Roasted vegetable pasta is a tasty dish with crispy, caramelized veggies mixed with al dente pasta. It’s healthy, colorful, and full of good flavors from roasted peppers, zucchini, and cherry tomatoes.
I like tossing in a little Parmesan cheese or a squeeze of lemon on top. It makes the dish even brighter and adds a nice touch I enjoy.
To save time, I roast the vegetables while boiling the pasta. Then, just toss everything together—easy, quick, and perfect for a cozy dinner.
Ingredients & Substitutions
Bell peppers:
I love using colorful bell peppers for sweetness and color. Roast or sauté them until tender. If you prefer, use poblano or banana peppers for a milder, different flavor. Fresh or frozen work well but fresh tastes best.
Zucchini:
Zucchini adds a soft texture and mild flavor. I cut it into strips or rounds and roast or sauté until golden. You can swap it for yellow squash if you like a slightly sweeter taste. Use fresh for best texture.
Cherry tomatoes:
Juicy and bright, cherry tomatoes bring freshness. Roast or cook them just until they burst for maximum flavor. If unavailable, chopped sun-dried tomatoes can add a concentrated, tangy kick.
Garlic:
Garlic boosts aroma and depth. Mince or thinly slice it, then add early in cooking to mellow its bite. If pressed for time, garlic powder works too, but fresh gives the best flavor.
Olive oil:
This gives everything richness and helps veggies roast evenly. Use a good-quality extra virgin oil. For a different twist, try avocado oil; it has a mild flavor and high smoke point.
How do I toss the vegetables for even roasting?
Start by lining a baking sheet with parchment paper. Place all chopped vegetables in a bowl. Drizzle with olive oil and sprinkle with salt. Toss everything with tongs or a spoon so all pieces are coated evenly. Spread out veggies in a single layer.
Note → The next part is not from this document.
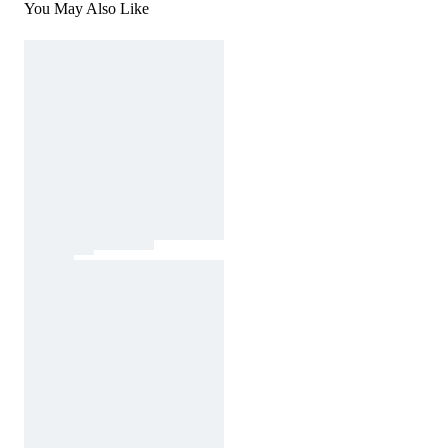
You May Also Like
- Ensure pieces are not crowded; this helps veggies roast evenly and get crispy.
- If they’re sticking or steaming, they won’t brown properly, so give space between pieces.
How to Make Roasted Vegetable Pasta?
Ingredients You’ll Need:
Vegetables
- 1 bell pepper, sliced
- 1 zucchini, sliced
- 1 red onion, chopped
- 2 cups cherry tomatoes
Pasta and Seasonings
- 12 oz spaghetti or your favorite pasta
- 2 tbsp olive oil
- Salt and pepper to taste
- 1 tsp dried oregano or basil
Extras
- 1/4 cup grated Parmesan cheese (optional)
- Fresh basil for garnish (optional)
How Much Time Will You Need?
10 minutes prep + 20 minutes roasting + 10 minutes cooking and assembling = 40 minutes total
Step-by-Step Instructions:
1. Prepare the vegetables
Preheat your oven to 425°F. Toss sliced bell peppers, zucchini, chopped onion, and cherry tomatoes with 1 tbsp olive oil, salt, pepper, and herbs. Spread on a baking sheet.
2. Roast the vegetables
Roast for about 20 minutes, stirring halfway through, until vegetables are tender and slightly browned.
3. Cook the pasta
While vegetables roast, cook pasta in salted boiling water according to package instructions. Drain and set aside.
4. Combine everything
Mix roasted vegetables with cooked pasta. Drizzle with remaining olive oil, add Parmesan cheese if using, and toss gently.
5. Serve and garnish
Divide pasta among bowls. Top with fresh basil if desired. Enjoy your roasted vegetable pasta!